_THE TASK_
Search the material for the word "Pátio" and copy each line that holds it.

___ SOURCE MATERIAL

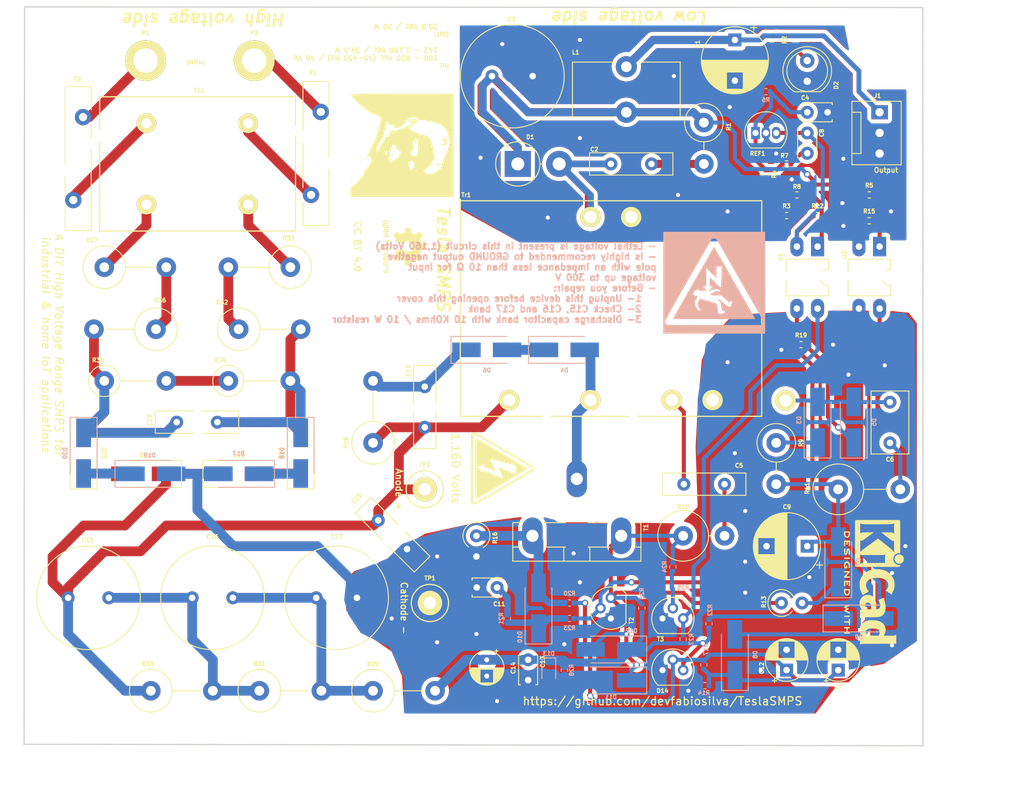
<source format=kicad_pcb>
(kicad_pcb (version 20211014) (generator pcbnew)

  (general
    (thickness 1.6)
  )

  (paper "A4")
  (title_block
    (title "Tesla SMPS - HVSMPS")
    (date "2021-06-05")
    (rev "0.2.0")
    (comment 1 "Author: Fábio Pereira da Silva")
    (comment 2 "Title: A DIY wide range SMPS for low power embedded systems")
    (comment 3 "Copyright: CC BY 4.0")
    (comment 4 "https://creativecommons.org/licenses/by/4.0/")
  )

  (layers
    (0 "F.Cu" signal "cobre frontal")
    (31 "B.Cu" signal "Cobre traseira")
    (32 "B.Adhes" user "Adesivo traseira")
    (33 "F.Adhes" user "Adesivo frontal")
    (34 "B.Paste" user "Pasta traseira")
    (35 "F.Paste" user "Pasta frontal")
    (36 "B.SilkS" user "Serigrafia traseira")
    (37 "F.SilkS" user "Serigrafia frontal")
    (38 "B.Mask" user "Máscara traseira")
    (39 "F.Mask" user "Máscara frontal")
    (40 "Dwgs.User" user "Desenhos utilizador")
    (41 "Cmts.User" user "Comentários")
    (42 "Eco1.User" user "User.Eco1")
    (43 "Eco2.User" user "User.Eco2")
    (44 "Edge.Cuts" user "Cortes contorno")
    (45 "Margin" user "Margem")
    (46 "B.CrtYd" user "Pátio traseira")
    (47 "F.CrtYd" user "Pátio frontal")
    (48 "B.Fab" user "Fabricação traseira")
    (49 "F.Fab" user "Fabricação frontal")
  )

  (setup
    (pad_to_mask_clearance 0.2)
    (pcbplotparams
      (layerselection 0x00010f0_ffffffff)
      (disableapertmacros false)
      (usegerberextensions false)
      (usegerberattributes true)
      (usegerberadvancedattributes true)
      (creategerberjobfile true)
      (svguseinch false)
      (svgprecision 6)
      (excludeedgelayer false)
      (plotframeref true)
      (viasonmask false)
      (mode 1)
      (useauxorigin false)
      (hpglpennumber 1)
      (hpglpenspeed 20)
      (hpglpendiameter 15.000000)
      (dxfpolygonmode true)
      (dxfimperialunits true)
      (dxfusepcbnewfont true)
      (psnegative false)
      (psa4output false)
      (plotreference true)
      (plotvalue true)
      (plotinvisibletext false)
      (sketchpadsonfab false)
      (subtractmaskfromsilk false)
      (outputformat 1)
      (mirror false)
      (drillshape 0)
      (scaleselection 1)
      (outputdirectory "../02-schematic_and_gerber_files/gerber/")
    )
  )

  (net 0 "")
  (net 1 "Net-(C1-Pad1)")
  (net 2 "GNDPWR")
  (net 3 "Net-(C2-Pad1)")
  (net 4 "Net-(C2-Pad2)")
  (net 5 "Net-(C3-Pad1)")
  (net 6 "Net-(C4-Pad1)")
  (net 7 "Net-(C5-Pad1)")
  (net 8 "Net-(C5-Pad2)")
  (net 9 "Net-(C6-Pad1)")
  (net 10 "Net-(C6-Pad2)")
  (net 11 "GNDREF")
  (net 12 "Net-(C7-Pad1)")
  (net 13 "Net-(C8-Pad1)")
  (net 14 "Net-(C8-Pad2)")
  (net 15 "Net-(C9-Pad1)")
  (net 16 "Net-(C10-Pad2)")
  (net 17 "Net-(C10-Pad1)")
  (net 18 "Net-(C11-Pad1)")
  (net 19 "Net-(C12-Pad1)")
  (net 20 "Net-(C13-Pad1)")
  (net 21 "Net-(C15-Pad2)")
  (net 22 "Net-(C16-Pad2)")
  (net 23 "Net-(C19-Pad2)")
  (net 24 "Net-(C19-Pad1)")
  (net 25 "Net-(D2-Pad2)")
  (net 26 "Net-(D3-Pad1)")
  (net 27 "Net-(D4-Pad1)")
  (net 28 "Net-(D4-Pad2)")
  (net 29 "Net-(D5-Pad1)")
  (net 30 "Net-(D7-Pad1)")
  (net 31 "Net-(D9-Pad1)")
  (net 32 "Net-(D10-Pad2)")
  (net 33 "Net-(D10-Pad1)")
  (net 34 "Net-(D11-Pad1)")
  (net 35 "Net-(D15-Pad2)")
  (net 36 "Net-(D17-Pad1)")
  (net 37 "Net-(D19-Pad1)")
  (net 38 "Net-(D21-Pad2)")
  (net 39 "Net-(F1-Pad2)")
  (net 40 "Net-(F1-Pad1)")
  (net 41 "Net-(F2-Pad1)")
  (net 42 "Net-(F2-Pad2)")
  (net 43 "Net-(FL1-Pad4)")
  (net 44 "Net-(FL1-Pad3)")
  (net 45 "Net-(R3-Pad1)")
  (net 46 "Net-(R15-Pad2)")
  (net 47 "Net-(R12-Pad2)")
  (net 48 "Net-(R19-Pad1)")
  (net 49 "Net-(R24-Pad2)")
  (net 50 "Net-(R27-Pad2)")
  (net 51 "Net-(R32-Pad1)")
  (net 52 "Net-(R34-Pad1)")
  (net 53 "Net-(R36-Pad1)")

  (footprint "Capacitor_THT:CP_Radial_D8.0mm_P5.00mm" (layer "F.Cu") (at 165.1 63.5 -90))

  (footprint "Capacitor_THT:C_Disc_D10.0mm_W2.5mm_P5.00mm" (layer "F.Cu") (at 149.86 78.74))

  (footprint "Capacitor_THT:C_Radial_D12.5mm_H25.0mm_P5.00mm" (layer "F.Cu") (at 135.255 67.945))

  (footprint "Capacitor_THT:C_Disc_D3.4mm_W2.1mm_P2.50mm" (layer "F.Cu") (at 173.99 72.39))

  (footprint "Capacitor_THT:C_Disc_D10.0mm_W2.5mm_P5.00mm" (layer "F.Cu") (at 163.83 118.11 180))

  (footprint "Capacitor_THT:C_Disc_D7.5mm_W4.4mm_P5.00mm" (layer "F.Cu") (at 184.15 113.03 90))

  (footprint "Capacitor_THT:CP_Radial_D5.0mm_P2.50mm" (layer "F.Cu") (at 177.8 140.97 90))

  (footprint "Capacitor_THT:C_Disc_D3.4mm_W2.1mm_P2.50mm" (layer "F.Cu") (at 173.99 74.93 -90))

  (footprint "Capacitor_THT:CP_Radial_D8.0mm_P5.00mm" (layer "F.Cu") (at 173.99 125.73 180))

  (footprint "Capacitor_THT:C_Disc_D10.0mm_W2.5mm_P5.00mm" (layer "F.Cu") (at 127 111.125 90))

  (footprint "Capacitor_THT:C_Disc_D3.4mm_W2.1mm_P2.50mm" (layer "F.Cu") (at 135.89 130.81 180))

  (footprint "Capacitor_THT:CP_Radial_D5.0mm_P2.50mm" (layer "F.Cu") (at 171.45 140.97 90))

  (footprint "Capacitor_THT:CP_Radial_D4.0mm_P2.00mm" (layer "F.Cu") (at 134.62 139.7 -90))

  (footprint "Capacitor_THT:C_Radial_D12.5mm_H25.0mm_P5.00mm" (layer "F.Cu") (at 83.185 132.08))

  (footprint "Capacitor_THT:C_Radial_D12.5mm_H25.0mm_P5.00mm" (layer "F.Cu") (at 98.425 132.08))

  (footprint "Capacitor_THT:C_Radial_D12.5mm_H25.0mm_P5.00mm" (layer "F.Cu") (at 113.665 132.08))

  (footprint "Capacitor_THT:C_Disc_D10.0mm_W2.5mm_P5.00mm" (layer "F.Cu") (at 121.285 122.555 -45))

  (footprint "Capacitor_THT:C_Disc_D10.0mm_W2.5mm_P5.00mm" (layer "F.Cu") (at 96.52 110.49))

  (footprint "Diode_THT:D_DO-201AD_P5.08mm_Vertical_AnodeUp" (layer "F.Cu") (at 138.43 78.74))

  (footprint "LED_THT:LED_D5.0mm" (layer "F.Cu") (at 173.99 68.58 90))

  (footprint "Package_TO_SOT_THT:TO-92" (layer "F.Cu") (at 156.21 140.97))

  (footprint "Diode_SMD:D_SMA_Handsoldering" (layer "F.Cu") (at 104.14 116.84))

  (footprint "Diode_SMD:D_SMA_Handsoldering" (layer "F.Cu") (at 111.76 114.3 90))

  (footprint "Diode_SMD:D_SMA_Handsoldering" (layer "F.Cu") (at 92.71 116.84 180))

  (footprint "Diode_SMD:D_SMA_Handsoldering" (layer "F.Cu") (at 85.09 114.3 90))

  (footprint "Fuse:Fuse_Bourns_MF-RHT1000" (layer "F.Cu") (at 113.03 82.55 90))

  (footprint "Fuse:Fuse_Bourns_MF-RHT1000" (layer "F.Cu") (at 83.82 83.185 90))

  (footprint "fmodules:F_CHOKE" (layer "F.Cu") (at 99.06 78.74))

  (footprint "Connector:FanPinHeader_1x03_P2.54mm_Vertical" (layer "F.Cu") (at 182.88 72.39 -90))

  (footprint "Inductor_THT:L_Toroid_Vertical_L13.0mm_W6.5mm_P5.60mm" (layer "F.Cu") (at 151.765 72.39 180))

  (footprint "fmodules:F_PIN" (layer "F.Cu") (at 92.71 66.04))

  (footprint "fmodules:F_PIN" (layer "F.Cu") (at 106.045 66.04))

  (footprint "Resistor_THT:R_Axial_DIN0414_L11.9mm_D4.5mm_P5.08mm_Vertical" (layer "F.Cu") (at 161.29 73.66 -90))

  (footprint "Resistor_SMD:R_0402_1005Metric" (layer "F.Cu") (at 170.18 63.5 90))

  (footprint "Resistor_SMD:R_0402_1005Metric" (layer "F.Cu") (at 171.45 85.09))

  (footprint "Resistor_SMD:R_0402_1005Metric" (layer "F.Cu") (at 168.91 80.01 -90))

  (footprint "Resistor_SMD:R_0402_1005Metric" (layer "F.Cu") (at 181.61 82.55))

  (footprint "Resistor_SMD:R_0402_1005Metric" (layer "F.Cu") (at 171.45 78.74))

  (footprint "Resistor_SMD:R_0402_1005Metric" (layer "F.Cu") (at 172.72 82.55 180))

  (footprint "Resistor_THT:R_Axial_DIN0414_L11.9mm_D4.5mm_P5.08mm_Vertical" (layer "F.Cu") (at 170.18 113.03 -90))

  (footprint "Resistor_THT:R_Axial_DIN0617_L17.0mm_D6.0mm_P5.08mm_Vertical" (layer "F.Cu") (at 158.75 124.46))

  (footprint "Resistor_THT:R_Axial_DIN0617_L17.0mm_D6.0mm_P7.62mm_Vertical" (layer "F.Cu")
    (tedit 5AE5139B) (tstamp 00000000-0000-0000-0000-000060bc3f00)
    (at 177.8 118.745)
    (descr "Resistor, Axial_DIN0617 series, Axial, Vertical, pin pitch=7.62mm, 2W, length*diameter=17*6mm^2, http://www.vishay.com/docs/20128/wkxwrx.pdf")
    (tags "Resistor Axial_DIN0617 series Axial Vertical pin pitch 7.62mm 2W length 17mm diameter 6mm")
    (path "/00000000-0000-0000-0000-000
... [930077 chars truncated]
</source>
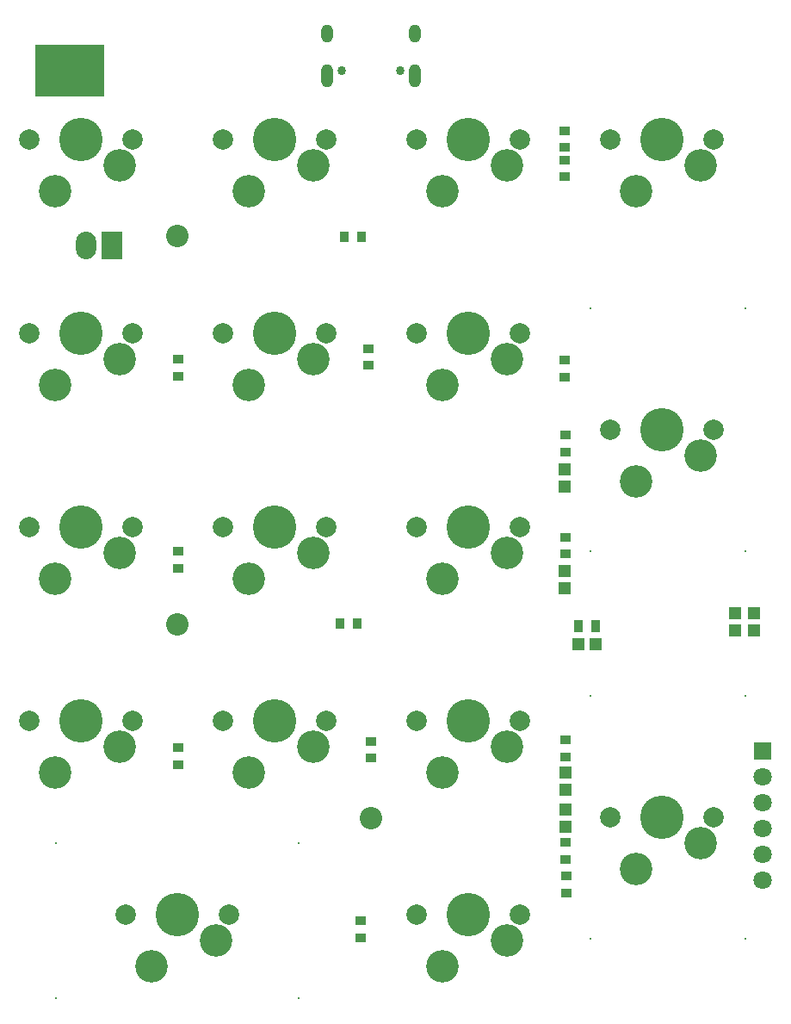
<source format=gts>
G04*
G04 #@! TF.GenerationSoftware,Altium Limited,Altium Designer,20.1.8 (145)*
G04*
G04 Layer_Color=8388736*
%FSLAX25Y25*%
%MOIN*%
G70*
G04*
G04 #@! TF.SameCoordinates,F81AAEC3-6A38-4882-98ED-ECA9077A9C2D*
G04*
G04*
G04 #@! TF.FilePolarity,Negative*
G04*
G01*
G75*
%ADD22R,0.26500X0.19900*%
%ADD23R,0.04737X0.05131*%
%ADD24R,0.05131X0.04737*%
%ADD25R,0.04343X0.03556*%
%ADD26R,0.03556X0.04343*%
%ADD27R,0.03556X0.04737*%
%ADD28C,0.07887*%
%ADD29C,0.12611*%
%ADD30C,0.16800*%
%ADD31R,0.07887X0.10642*%
%ADD32O,0.07887X0.10642*%
%ADD33O,0.04737X0.07099*%
%ADD34O,0.04737X0.09068*%
%ADD35C,0.03398*%
%ADD36C,0.07099*%
%ADD37C,0.08674*%
%ADD38C,0.00800*%
%ADD39R,0.07099X0.07099*%
D22*
X111950Y442950D02*
D03*
D23*
X304000Y157046D02*
D03*
Y150354D02*
D03*
Y164453D02*
D03*
Y171147D02*
D03*
X303800Y249147D02*
D03*
Y242454D02*
D03*
X303600Y288546D02*
D03*
Y281854D02*
D03*
X369600Y233047D02*
D03*
Y226354D02*
D03*
X377100Y226254D02*
D03*
Y232946D02*
D03*
D24*
X308854Y220800D02*
D03*
X315546D02*
D03*
D25*
X304127Y262400D02*
D03*
Y255800D02*
D03*
X303827Y301800D02*
D03*
Y295200D02*
D03*
X303727Y331000D02*
D03*
Y324400D02*
D03*
X303700Y401800D02*
D03*
Y408400D02*
D03*
X304100Y144300D02*
D03*
Y137700D02*
D03*
X304200Y124600D02*
D03*
Y131200D02*
D03*
X304100Y177200D02*
D03*
Y183800D02*
D03*
X224800Y113800D02*
D03*
Y107200D02*
D03*
X153927Y174400D02*
D03*
Y181000D02*
D03*
X228500Y183400D02*
D03*
Y176800D02*
D03*
X153900Y256900D02*
D03*
Y250300D02*
D03*
X303600Y413100D02*
D03*
Y419700D02*
D03*
X227600Y335400D02*
D03*
Y328800D02*
D03*
X153900Y324500D02*
D03*
Y331100D02*
D03*
D26*
X218300Y378700D02*
D03*
X224900D02*
D03*
X216800Y228900D02*
D03*
X223400D02*
D03*
D27*
X309053Y227799D02*
D03*
X315746D02*
D03*
D28*
X321237Y153742D02*
D03*
X361237D02*
D03*
Y303743D02*
D03*
X321237D02*
D03*
X171237Y341243D02*
D03*
X211237D02*
D03*
X96237Y266243D02*
D03*
X136237D02*
D03*
X171237D02*
D03*
X211237D02*
D03*
X246237Y116243D02*
D03*
X286237D02*
D03*
X171237Y191242D02*
D03*
X211237D02*
D03*
X246237Y266243D02*
D03*
X286237D02*
D03*
X286237Y416243D02*
D03*
X246237D02*
D03*
X96238D02*
D03*
X136238D02*
D03*
X211237D02*
D03*
X171237D02*
D03*
X133738Y116243D02*
D03*
X173738D02*
D03*
X361237Y416243D02*
D03*
X321237D02*
D03*
X286237Y341243D02*
D03*
X246237D02*
D03*
X136211Y341293D02*
D03*
X96211D02*
D03*
X286237Y191242D02*
D03*
X246237D02*
D03*
X136237Y191243D02*
D03*
X96237D02*
D03*
D29*
X331237Y133742D02*
D03*
X356237Y143742D02*
D03*
Y293743D02*
D03*
X331237Y283743D02*
D03*
X181237Y321243D02*
D03*
X206237Y331243D02*
D03*
X106237Y246243D02*
D03*
X131237Y256243D02*
D03*
X181237Y246243D02*
D03*
X206237Y256243D02*
D03*
X256237Y96242D02*
D03*
X281237Y106243D02*
D03*
X181237Y171242D02*
D03*
X206237Y181242D02*
D03*
X256237Y246243D02*
D03*
X281237Y256243D02*
D03*
X281237Y406243D02*
D03*
X256237Y396243D02*
D03*
X106238D02*
D03*
X131238Y406243D02*
D03*
X206237D02*
D03*
X181237Y396243D02*
D03*
X143738Y96242D02*
D03*
X168738Y106243D02*
D03*
X356237Y406243D02*
D03*
X331237Y396243D02*
D03*
X281237Y331243D02*
D03*
X256237Y321243D02*
D03*
X131211Y331293D02*
D03*
X106211Y321293D02*
D03*
X281237Y181242D02*
D03*
X256237Y171242D02*
D03*
X131237Y181243D02*
D03*
X106237Y171243D02*
D03*
D30*
X341237Y153742D02*
D03*
Y303743D02*
D03*
X191237Y341243D02*
D03*
X116237Y266243D02*
D03*
X191237D02*
D03*
X266237Y116243D02*
D03*
X191237Y191242D02*
D03*
X266237Y266243D02*
D03*
X266237Y416243D02*
D03*
X116238D02*
D03*
X191237D02*
D03*
X153738Y116243D02*
D03*
X341237Y416243D02*
D03*
X266237Y341243D02*
D03*
X116211Y341293D02*
D03*
X266237Y191242D02*
D03*
X116237Y191243D02*
D03*
D31*
X128400Y375300D02*
D03*
D32*
X118400D02*
D03*
D33*
X245716Y457400D02*
D03*
X211700D02*
D03*
D34*
X245716Y440943D02*
D03*
X211700D02*
D03*
D35*
X240086Y442912D02*
D03*
X217330D02*
D03*
D36*
X380400Y149700D02*
D03*
X380400Y139700D02*
D03*
X380400Y159700D02*
D03*
Y169700D02*
D03*
Y129700D02*
D03*
D37*
X153690Y378777D02*
D03*
X153700Y228700D02*
D03*
X228600Y153600D02*
D03*
D38*
X313737Y350743D02*
D03*
X373737Y256743D02*
D03*
X313737D02*
D03*
X373737Y350743D02*
D03*
X313737Y200742D02*
D03*
X373737Y106742D02*
D03*
X313737D02*
D03*
X373737Y200742D02*
D03*
X200737Y83743D02*
D03*
X106737Y143743D02*
D03*
Y83743D02*
D03*
X200737Y143743D02*
D03*
D39*
X380400Y179700D02*
D03*
M02*

</source>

______

_SOLUTION FOR THIS TASK_
    (46 "B.CrtYd" user "Pátio traseira")
    (47 "F.CrtYd" user "Pátio frontal")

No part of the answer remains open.